如果您正在開發 dApp，您將無權存取使用者的私鑰。相反，您可以使用 starknet.js 程式庫對訊息進行簽署。該程式碼將與瀏覽器錢包（通常是 ArgentX 或 Braavos）互動以對訊息進行簽署。您可以在 https://signatures.felts.xyz 找到現場演示。以下是使用瀏覽器錢包在 TypeScript 中簽署訊息的簡化程式碼（完整程式碼可在 GitHub 儲存庫中找到）：

import { connect } from "get-starknet";

const starknet = await connect(); // Connect to the browser wallet

const messageStructure: TypedData = {
    types: {
        StarkNetDomain: [
            { name: "name", type: "felt" },
            { name: "chainId", type: "felt" },
            { name: "version", type: "felt" },
        ],
        Message: [{ name: "message", type: "felt" }],
    },
    primaryType: "Message",
    domain: {
        name: "MyDapp",
        chainId: "SN_MAIN",
        version: "0.0.1",
    },
    message: {
        message: "hello world!",
    },
};

// skipDeploy allows not-deployed accounts to sign messages
const signature = await starknet.account.signMessage(messageStructure, { skipDeploy: true });

一旦訊息被簽名，就會以r、s、v的形式獲得簽名。 v值是恢復 id，可用於從簽章中復原公鑰（更多資訊請參閱維基百科） ）。然而，除非事先知道簽署者的公鑰，否則不能完全信任此復原過程來驗證簽章。 r和s值是用來驗證簽章的簽章值。

重要提示：根據瀏覽器錢包的不同，簽章可能只會傳回 r 和 s 值。 v 值並不總是提供。

Verifying a Signature

To verify a signature, the public key is required from a cryptographic perspective. However, due to Account Abstraction in Starknet, access to the public key is not always available. Currently, the public key cannot be retrieved through the browser wallet. Therefore, two methods are distinguished for verifying a signature: using the user's public key (if available) or using the user's address (i.e., account smart contract address).

Using the User's Public Key

If the user's public key is available, the signature can be verified using the public key.
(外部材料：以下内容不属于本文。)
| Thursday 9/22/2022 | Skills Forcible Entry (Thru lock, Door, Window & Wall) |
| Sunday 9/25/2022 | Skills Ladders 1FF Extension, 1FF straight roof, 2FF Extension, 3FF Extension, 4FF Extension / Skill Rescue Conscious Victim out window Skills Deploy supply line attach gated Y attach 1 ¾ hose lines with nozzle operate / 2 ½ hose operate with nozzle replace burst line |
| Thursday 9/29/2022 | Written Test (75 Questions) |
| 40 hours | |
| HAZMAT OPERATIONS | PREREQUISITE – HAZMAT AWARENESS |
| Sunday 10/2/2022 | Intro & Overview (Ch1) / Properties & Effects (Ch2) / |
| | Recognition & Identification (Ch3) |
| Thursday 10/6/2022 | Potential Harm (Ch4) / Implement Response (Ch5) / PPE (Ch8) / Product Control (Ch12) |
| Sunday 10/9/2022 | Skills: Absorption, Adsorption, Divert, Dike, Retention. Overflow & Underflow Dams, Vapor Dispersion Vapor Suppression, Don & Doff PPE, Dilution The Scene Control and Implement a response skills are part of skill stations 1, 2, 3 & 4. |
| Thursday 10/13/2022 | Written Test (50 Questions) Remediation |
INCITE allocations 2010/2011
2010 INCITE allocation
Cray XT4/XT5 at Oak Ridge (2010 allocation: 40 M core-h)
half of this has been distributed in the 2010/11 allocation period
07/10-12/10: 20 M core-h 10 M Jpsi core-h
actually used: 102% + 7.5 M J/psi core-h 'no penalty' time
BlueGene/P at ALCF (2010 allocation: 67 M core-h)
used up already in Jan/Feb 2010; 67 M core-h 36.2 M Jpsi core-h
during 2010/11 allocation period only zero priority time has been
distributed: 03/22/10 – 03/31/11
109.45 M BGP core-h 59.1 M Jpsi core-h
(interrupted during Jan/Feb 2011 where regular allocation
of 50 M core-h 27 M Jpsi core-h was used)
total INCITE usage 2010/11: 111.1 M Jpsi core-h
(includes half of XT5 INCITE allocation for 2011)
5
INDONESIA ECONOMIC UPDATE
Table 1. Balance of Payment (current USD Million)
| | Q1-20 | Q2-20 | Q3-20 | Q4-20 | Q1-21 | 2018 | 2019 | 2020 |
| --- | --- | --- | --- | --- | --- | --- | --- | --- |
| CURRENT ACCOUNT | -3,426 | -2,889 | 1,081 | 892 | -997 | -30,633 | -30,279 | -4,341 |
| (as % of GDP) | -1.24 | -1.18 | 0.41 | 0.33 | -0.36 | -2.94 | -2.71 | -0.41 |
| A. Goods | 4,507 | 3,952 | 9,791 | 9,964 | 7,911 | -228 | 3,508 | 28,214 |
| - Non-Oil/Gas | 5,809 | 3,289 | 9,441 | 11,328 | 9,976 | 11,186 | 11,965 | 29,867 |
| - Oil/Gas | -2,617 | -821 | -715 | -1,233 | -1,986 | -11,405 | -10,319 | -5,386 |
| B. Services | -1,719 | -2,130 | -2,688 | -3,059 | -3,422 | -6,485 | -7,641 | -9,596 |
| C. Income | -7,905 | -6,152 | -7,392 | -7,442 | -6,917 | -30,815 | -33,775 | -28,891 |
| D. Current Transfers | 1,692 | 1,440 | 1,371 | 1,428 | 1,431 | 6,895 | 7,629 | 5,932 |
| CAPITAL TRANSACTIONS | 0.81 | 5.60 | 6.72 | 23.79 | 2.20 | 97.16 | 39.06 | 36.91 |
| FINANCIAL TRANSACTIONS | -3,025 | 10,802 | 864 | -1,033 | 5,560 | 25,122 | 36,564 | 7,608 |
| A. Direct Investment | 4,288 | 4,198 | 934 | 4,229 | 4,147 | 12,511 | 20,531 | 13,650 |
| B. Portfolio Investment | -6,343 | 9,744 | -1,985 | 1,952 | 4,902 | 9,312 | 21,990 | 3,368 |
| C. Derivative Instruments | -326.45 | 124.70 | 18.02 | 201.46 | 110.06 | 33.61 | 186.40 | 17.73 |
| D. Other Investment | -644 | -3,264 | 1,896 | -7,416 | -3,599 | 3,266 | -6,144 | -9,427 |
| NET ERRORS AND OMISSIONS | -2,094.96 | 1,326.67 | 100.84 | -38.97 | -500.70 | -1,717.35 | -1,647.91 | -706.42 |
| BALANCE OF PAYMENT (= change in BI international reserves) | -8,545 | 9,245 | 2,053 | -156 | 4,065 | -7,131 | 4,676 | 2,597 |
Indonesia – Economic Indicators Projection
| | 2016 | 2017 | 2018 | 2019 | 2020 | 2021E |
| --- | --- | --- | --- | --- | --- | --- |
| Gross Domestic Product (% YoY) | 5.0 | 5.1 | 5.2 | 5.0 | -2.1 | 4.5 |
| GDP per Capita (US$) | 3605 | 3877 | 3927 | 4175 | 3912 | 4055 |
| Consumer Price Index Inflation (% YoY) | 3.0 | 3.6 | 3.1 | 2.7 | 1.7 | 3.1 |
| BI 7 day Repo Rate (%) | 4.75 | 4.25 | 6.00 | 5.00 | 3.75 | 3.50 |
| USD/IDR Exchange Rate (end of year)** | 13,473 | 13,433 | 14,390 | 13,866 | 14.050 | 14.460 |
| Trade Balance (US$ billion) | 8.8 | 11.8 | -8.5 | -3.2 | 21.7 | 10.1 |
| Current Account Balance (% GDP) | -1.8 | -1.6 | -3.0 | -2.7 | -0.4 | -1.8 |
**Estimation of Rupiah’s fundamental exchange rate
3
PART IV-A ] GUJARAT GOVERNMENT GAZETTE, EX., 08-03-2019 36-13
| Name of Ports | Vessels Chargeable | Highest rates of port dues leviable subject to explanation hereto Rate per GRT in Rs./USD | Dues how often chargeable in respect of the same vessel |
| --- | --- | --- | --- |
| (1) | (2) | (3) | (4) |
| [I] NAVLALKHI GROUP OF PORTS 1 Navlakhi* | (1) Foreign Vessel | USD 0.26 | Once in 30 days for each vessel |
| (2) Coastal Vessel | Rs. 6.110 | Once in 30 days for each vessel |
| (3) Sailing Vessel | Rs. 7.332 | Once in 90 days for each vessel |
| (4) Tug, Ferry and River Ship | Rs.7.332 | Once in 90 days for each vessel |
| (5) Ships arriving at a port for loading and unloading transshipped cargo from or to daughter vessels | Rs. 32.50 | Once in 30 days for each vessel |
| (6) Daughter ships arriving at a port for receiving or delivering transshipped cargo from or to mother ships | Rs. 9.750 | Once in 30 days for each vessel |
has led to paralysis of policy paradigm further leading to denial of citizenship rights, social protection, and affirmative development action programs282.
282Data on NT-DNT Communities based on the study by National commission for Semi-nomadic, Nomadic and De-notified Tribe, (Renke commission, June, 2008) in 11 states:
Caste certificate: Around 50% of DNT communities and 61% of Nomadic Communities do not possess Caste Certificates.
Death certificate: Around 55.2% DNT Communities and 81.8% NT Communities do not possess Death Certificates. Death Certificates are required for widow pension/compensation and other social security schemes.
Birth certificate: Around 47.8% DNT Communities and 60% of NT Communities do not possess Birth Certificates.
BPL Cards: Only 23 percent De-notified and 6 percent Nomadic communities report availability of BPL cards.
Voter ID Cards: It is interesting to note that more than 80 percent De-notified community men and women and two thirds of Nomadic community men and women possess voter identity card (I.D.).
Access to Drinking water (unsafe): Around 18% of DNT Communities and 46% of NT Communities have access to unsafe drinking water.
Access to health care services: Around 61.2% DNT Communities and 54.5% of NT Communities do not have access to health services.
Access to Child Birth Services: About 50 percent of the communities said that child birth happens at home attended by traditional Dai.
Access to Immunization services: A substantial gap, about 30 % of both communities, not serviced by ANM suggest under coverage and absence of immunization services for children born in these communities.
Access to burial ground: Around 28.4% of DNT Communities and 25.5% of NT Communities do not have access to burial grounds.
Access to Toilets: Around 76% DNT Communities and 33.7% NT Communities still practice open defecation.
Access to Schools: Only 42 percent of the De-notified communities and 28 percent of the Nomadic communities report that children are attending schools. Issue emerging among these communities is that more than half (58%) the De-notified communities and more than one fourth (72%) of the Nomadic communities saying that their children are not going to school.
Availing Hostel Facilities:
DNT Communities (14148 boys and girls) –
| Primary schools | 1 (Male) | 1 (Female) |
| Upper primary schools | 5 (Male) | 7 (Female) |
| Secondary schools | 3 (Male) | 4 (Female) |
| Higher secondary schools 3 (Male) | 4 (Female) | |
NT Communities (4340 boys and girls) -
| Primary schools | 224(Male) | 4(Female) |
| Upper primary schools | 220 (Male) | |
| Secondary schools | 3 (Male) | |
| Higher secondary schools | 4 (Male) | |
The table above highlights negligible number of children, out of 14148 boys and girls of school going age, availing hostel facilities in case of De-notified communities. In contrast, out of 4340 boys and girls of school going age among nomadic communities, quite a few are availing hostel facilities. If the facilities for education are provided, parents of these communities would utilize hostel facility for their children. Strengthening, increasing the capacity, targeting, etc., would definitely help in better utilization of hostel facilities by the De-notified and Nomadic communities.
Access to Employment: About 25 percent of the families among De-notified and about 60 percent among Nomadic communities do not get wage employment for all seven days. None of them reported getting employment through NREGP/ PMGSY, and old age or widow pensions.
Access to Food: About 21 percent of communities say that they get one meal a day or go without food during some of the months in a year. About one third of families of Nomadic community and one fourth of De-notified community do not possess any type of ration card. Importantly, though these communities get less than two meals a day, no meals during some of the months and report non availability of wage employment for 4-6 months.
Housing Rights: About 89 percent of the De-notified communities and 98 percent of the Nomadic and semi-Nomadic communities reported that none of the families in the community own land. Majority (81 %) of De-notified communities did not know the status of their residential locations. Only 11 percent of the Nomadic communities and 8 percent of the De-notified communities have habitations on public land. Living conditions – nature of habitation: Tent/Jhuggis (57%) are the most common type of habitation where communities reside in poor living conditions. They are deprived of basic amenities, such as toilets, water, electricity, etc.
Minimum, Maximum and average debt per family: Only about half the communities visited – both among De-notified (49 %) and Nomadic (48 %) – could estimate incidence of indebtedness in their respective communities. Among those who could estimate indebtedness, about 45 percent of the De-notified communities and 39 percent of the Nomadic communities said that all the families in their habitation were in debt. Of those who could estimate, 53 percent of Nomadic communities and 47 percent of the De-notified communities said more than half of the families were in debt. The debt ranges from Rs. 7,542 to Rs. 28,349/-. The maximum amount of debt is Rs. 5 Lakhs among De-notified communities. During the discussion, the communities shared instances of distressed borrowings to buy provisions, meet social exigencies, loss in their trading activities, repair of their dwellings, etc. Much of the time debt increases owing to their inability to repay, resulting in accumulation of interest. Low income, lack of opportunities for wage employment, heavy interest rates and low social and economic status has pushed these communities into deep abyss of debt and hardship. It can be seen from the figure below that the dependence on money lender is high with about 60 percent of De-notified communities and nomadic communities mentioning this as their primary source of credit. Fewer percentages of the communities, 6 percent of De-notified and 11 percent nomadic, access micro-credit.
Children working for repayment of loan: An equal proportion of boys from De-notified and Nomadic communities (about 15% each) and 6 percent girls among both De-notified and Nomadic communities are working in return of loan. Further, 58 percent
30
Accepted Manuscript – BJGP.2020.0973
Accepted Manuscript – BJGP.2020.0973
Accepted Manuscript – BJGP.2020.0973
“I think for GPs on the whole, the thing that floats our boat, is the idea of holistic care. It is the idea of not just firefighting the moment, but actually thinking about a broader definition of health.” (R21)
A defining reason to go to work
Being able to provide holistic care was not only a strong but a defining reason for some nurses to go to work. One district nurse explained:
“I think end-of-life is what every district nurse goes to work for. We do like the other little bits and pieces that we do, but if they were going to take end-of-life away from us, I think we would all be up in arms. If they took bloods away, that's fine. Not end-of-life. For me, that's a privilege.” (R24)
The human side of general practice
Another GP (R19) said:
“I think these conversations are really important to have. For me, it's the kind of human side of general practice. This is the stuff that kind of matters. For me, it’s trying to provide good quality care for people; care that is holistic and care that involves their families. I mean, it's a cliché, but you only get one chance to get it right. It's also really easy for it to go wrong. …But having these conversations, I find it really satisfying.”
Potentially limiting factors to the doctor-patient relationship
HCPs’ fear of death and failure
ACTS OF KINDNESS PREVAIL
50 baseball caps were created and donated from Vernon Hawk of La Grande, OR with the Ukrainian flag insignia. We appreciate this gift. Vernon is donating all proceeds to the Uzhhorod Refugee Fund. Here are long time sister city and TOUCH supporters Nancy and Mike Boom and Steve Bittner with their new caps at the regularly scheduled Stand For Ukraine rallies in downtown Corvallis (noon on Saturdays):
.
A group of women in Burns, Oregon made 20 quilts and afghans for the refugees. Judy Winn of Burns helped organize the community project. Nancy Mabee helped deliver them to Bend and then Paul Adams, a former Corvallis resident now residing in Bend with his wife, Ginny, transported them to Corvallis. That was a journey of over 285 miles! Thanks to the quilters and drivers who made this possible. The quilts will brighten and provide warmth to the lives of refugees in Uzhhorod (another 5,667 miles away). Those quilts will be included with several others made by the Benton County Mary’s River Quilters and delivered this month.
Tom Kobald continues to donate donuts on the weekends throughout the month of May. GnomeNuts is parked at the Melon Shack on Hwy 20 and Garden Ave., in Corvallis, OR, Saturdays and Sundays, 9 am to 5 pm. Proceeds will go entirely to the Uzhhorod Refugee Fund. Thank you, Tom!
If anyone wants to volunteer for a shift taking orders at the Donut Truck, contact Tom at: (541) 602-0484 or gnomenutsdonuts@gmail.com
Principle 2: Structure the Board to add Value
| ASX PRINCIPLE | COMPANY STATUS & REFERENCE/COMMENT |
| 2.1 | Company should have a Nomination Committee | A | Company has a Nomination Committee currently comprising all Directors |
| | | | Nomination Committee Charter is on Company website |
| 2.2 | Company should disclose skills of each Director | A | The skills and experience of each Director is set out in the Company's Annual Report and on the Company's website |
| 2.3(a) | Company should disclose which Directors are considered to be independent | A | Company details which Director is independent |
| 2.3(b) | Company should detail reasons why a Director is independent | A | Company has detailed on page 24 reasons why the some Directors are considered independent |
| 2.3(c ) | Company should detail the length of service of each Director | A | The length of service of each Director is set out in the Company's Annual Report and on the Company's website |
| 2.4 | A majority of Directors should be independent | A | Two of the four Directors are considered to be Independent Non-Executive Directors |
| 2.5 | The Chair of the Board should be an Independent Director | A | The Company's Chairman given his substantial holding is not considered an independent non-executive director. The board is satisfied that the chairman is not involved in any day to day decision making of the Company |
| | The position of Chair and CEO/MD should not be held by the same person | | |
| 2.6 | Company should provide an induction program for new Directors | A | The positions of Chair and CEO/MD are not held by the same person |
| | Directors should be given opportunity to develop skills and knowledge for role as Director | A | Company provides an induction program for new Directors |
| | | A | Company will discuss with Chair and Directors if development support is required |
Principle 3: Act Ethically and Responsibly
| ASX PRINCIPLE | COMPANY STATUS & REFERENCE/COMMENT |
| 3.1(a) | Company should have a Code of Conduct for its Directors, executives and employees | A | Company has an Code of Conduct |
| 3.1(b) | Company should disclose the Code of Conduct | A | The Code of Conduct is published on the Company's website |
Here is the code to verify a signature.

TypeScript:

// following the previous code
const isValid = ec.starkCurve.verify(signature, messageHash, fullPublicKey)

Go:

// following the previous code
isValid := curve.Curve.Verify(hash, r, s, starknetPublicKey, pubY)

Using the User's Address

NOTE: This method works only if the user's account smart contract has been deployed (activated) on the Starknet network. This deployment is typically done through the browser wallet when the user creates an account and requires some gas fees. The skipDeploy parameter is specified in the JavaScript code when signing with the browser wallet. The example code provided earlier will not work with signatures different from the browser wallet since a sample private key was used to sign the message.

IMPORTANT: Avoid using your own private key when experimenting with the code. Always sign transactions with the browser wallet.

If the user's public key is not available, the signature can be verified using the user's account smart contract. By the standard SRC-6, the user account smart contract has a function fn is_valid_signature(hash: felt252, signature: Array) -> felt252; that takes the hash of the message and the signature (in the form of an array of 2 felt252 values: r and s) and returns the string VALID if the signature is valid, or fails otherwise. Here is the code to verify a signature using the user's account address in TypeScript and Go.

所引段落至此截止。